=== Requirement 1 ===
Please explain, in one to three sentences, why the writer of the forum post on warden encryption decides to start learning encryption now.
=== Requirement 2 ===
Carry on the forum post on warden encryption from the point where it stops.

### Passage to read

Hmm thanks for the clarification Ringo.

I haven't quite done much with encryption and I might as well start learning now since i'll probably be doing it later. And also to help contribute a little bit seeing how a lot of people rely on certain others to fix there problems.

So once your online, the values will never change until a new session is made (reconnecting)? If that's the case... then what was the point of changing warden to a static value vs. the old varying value? Was this another sad attempt to try to "prevent" bots and complicate things?

Don Cullen

Quote from: PunK on November 13, 2008, 01:33 PMWas this another sad attempt to try to "prevent" bots and complicate things?

######
### Data lines

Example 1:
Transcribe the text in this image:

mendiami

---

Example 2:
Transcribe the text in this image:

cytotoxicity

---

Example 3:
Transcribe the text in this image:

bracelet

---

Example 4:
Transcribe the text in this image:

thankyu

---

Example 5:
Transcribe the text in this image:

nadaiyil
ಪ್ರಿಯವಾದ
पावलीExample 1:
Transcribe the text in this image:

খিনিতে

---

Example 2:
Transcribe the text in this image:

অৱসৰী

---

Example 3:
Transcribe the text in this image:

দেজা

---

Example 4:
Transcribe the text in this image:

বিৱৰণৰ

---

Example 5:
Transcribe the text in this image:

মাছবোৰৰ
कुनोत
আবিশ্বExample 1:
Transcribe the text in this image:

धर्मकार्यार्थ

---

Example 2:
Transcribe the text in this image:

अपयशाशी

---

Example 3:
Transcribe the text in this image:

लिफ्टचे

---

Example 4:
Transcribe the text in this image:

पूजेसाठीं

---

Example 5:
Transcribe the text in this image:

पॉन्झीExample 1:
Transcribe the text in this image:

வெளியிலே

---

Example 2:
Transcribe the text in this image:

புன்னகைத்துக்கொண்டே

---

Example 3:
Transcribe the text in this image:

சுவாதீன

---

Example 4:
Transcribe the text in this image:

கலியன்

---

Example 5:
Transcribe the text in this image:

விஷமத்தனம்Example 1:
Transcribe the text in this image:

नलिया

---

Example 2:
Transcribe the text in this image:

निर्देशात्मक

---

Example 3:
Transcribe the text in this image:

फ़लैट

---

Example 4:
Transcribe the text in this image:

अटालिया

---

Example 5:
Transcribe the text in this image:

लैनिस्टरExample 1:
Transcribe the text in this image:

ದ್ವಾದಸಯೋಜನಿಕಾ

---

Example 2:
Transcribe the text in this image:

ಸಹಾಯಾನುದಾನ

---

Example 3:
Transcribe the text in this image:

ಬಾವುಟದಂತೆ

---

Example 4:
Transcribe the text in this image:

######

=== Task output 1 ===
The writer expects to be working with encryption later anyway, so starting to learn it now makes sense. The writer also wants to contribute a little, since many people depend on certain others to fix their problems.

=== Task output 2 ===
It wasn't an attempt to prevent bots from connecting to Battle.net nor was it an attempt to complicate bot development. The whole point of Warden is to prevent/complicate hacking/cheating. If a bot developer finds a way to defeat Warden just so a bot can use Starcraft to connect to Battle.net, the end result is hackers can use this information to enable their hacks to work in games and not be caught by Warden not just in Starcraft, but in all other games that make use of Warden. Unlike other games, Starcraft has Warden running both in game and chat lobby. In other games, they have two separate servers; chat server, and game servers. But for Starcraft, they have a single server for both chat and game. So because of that, for other games, they run Warden on the game servers, but for Starcraft, since the server handles both chat/game, Warden runs for both.

Just wanted to point that out so people don't mistakenly assume Warden was intended to complicate botmaking.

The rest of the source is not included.